> TRECHO:
Devo agora mostrar como essa tensão se desenvolve resumindo um dos temas que nós desenvolvemos, Eve Chiapello e eu, n’O novo espírito do capitalismo: o das duas críticas.
Com efeito, pode-se identificar na crítica do capitalismo tal como ela se desenvolveu a partir de meados do século XIX duas críticas diferentes realizadas por dois grupos distintos. A primeira é a crítica social: ela enfatiza as desigualdades, a miséria, a exploração e o egoísmo de um mundo que estimula o individualismo por oposição à solidariedade. Seu principal vetor foi o movimento operário. A segunda forma de crítica, nós chamamos de crítica artística. Ela desenvolveu-se, em primeiro lugar, em pequenos círculos de artistas e intelectuais, e enfatiza outros traços do capitalismo: ela critica a opressão em um mundo capitalista (dominação do mercado, a disciplina das usinas), a uniformização da sociedade de massa e a mercadorização de tudo, e valoriza um ideal de liberação e de autonomia individual, a singularidade e a autenticidade.

> ITENS FORNECIDOS:
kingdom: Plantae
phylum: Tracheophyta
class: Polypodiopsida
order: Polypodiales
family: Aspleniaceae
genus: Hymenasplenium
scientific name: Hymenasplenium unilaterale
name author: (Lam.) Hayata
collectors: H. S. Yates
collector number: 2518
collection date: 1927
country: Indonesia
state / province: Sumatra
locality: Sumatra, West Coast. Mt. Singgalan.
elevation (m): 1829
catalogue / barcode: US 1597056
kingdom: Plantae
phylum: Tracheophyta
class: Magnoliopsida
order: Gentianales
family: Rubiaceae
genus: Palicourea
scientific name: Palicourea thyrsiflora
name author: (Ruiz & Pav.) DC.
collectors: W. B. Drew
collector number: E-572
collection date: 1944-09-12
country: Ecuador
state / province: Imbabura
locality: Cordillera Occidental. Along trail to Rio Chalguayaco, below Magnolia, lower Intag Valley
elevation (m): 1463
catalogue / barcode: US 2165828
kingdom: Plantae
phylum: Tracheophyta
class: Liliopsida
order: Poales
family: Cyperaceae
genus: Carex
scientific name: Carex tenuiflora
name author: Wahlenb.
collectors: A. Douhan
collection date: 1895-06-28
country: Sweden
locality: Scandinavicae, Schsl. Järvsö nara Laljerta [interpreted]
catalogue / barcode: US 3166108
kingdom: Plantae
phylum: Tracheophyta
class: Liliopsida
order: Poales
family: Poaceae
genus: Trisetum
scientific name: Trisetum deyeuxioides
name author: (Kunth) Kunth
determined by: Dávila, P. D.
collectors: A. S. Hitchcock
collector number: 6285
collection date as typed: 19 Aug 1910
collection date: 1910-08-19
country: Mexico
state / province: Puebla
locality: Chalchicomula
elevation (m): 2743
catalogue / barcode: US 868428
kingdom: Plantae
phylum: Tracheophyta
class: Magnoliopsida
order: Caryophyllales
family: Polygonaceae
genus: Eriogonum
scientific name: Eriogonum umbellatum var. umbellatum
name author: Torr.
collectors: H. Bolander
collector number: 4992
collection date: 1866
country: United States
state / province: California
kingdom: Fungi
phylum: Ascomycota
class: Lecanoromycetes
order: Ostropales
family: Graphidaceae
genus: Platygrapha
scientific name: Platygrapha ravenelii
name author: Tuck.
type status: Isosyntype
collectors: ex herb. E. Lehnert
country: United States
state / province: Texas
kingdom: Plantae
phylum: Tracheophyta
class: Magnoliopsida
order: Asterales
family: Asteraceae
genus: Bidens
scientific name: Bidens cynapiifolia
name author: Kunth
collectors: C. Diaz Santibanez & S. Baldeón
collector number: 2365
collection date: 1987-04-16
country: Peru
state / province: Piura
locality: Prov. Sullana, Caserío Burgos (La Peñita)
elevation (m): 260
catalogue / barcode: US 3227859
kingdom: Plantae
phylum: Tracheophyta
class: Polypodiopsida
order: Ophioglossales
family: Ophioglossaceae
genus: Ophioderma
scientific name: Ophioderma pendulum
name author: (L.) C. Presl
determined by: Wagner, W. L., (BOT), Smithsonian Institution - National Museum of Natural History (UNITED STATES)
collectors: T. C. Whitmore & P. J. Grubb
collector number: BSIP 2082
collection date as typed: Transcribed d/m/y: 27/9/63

> TAREFA: Segundo o trecho, qual foi o principal vetor da crítica social? Os itens não serão necessários.

> SOLUÇÃO: O movimento operário.